Famiglie di jihadisti vengono insediate a Efrîn“

Secondo dichiarazioni del governo turco, attualmente solo nel centro di Idlib si trovano circa quattro milioni di persone. Şami ritiene che queste affermazioni siano fortemente esagerate. Anche secondo stime dell’ONU in tutta la provincia vivono circa tre milioni di persone. Dall’inizio di dicembre quasi un terzo di queste è in fuga.
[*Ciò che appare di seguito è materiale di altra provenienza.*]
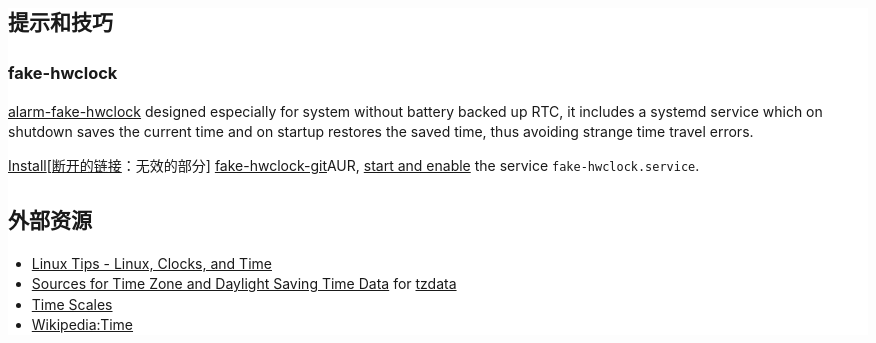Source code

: ## 提示和技巧

### fake-hwclock

[alarm-fake-hwclock](https://github.com/xanmanning/alarm-fake-hwclock) designed especially for system without battery backed up RTC, it includes a systemd service which on shutdown saves the current time and on startup restores the saved time, thus avoiding strange time travel errors.

[Install](https://wiki.archlinux.org/title/Arch_User_Repository#Installing_packages)[[断开的链接](https://wiki.archlinux.org/title/ArchWiki:Requests#Broken_section_links)：无效的部分] [fake-hwclock-git](https://aur.archlinux.org/packages/fake-hwclock-git/)AUR, [start and enable](https://wiki.archlinux.org/title/Systemd#Using_units) the service `fake-hwclock.service`.

## 外部资源

- [Linux Tips - Linux, Clocks, and Time](https://sunnyan.tistory.com/entry/Linux-Clocks-and-Time)
- [Sources for Time Zone and Daylight Saving Time Data](https://web.archive.org/web/20180312023340/http://www.twinsun.com/tz/tz-link.htm) for [tzdata](https://archlinux.org/packages/?name=tzdata)
- [Time Scales](https://www.ucolick.org/~sla/leapsecs/timescales.html)
- [Wikipedia:Time](https://en.wikipedia.org/wiki/Time)
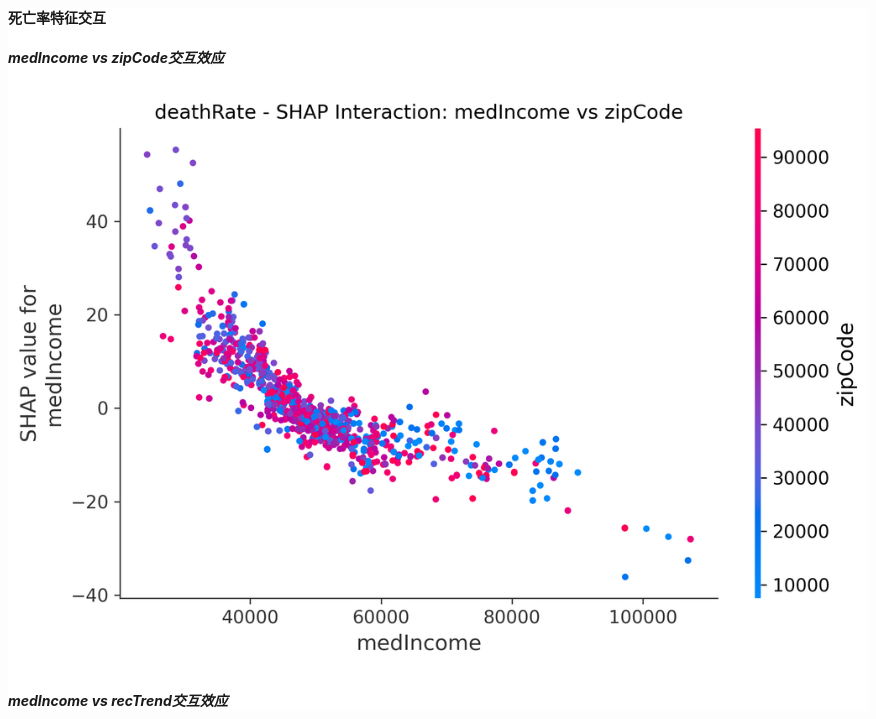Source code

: #### 死亡率特征交互

##### medIncome vs zipCode交互效应
![SHAP Interaction - medIncome vs zipCode Death](shap_interaction_deathRate_medIncome_vs_zipCode.png)

##### medIncome vs recTrend交互效应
„Da ultimo a Idlib vivevano circa da 150.000 a 200.000 famigliari di jihadisti. Ormai gli islamisti e le loro famiglie – in parte anche con la violenza – si trasferiscono a Efrîn. Anche quelli di Damasco vengono fatti sloggiare da Idlib e inviati nel cantone occupato dalla Turchia dal marzo 2018. A loro volta altri famigliari delle milizie vengono spostati a Azaz e al-Bab.“ In tutte le regioni si tratta di località della zona di occupazione turca in Siria del nord.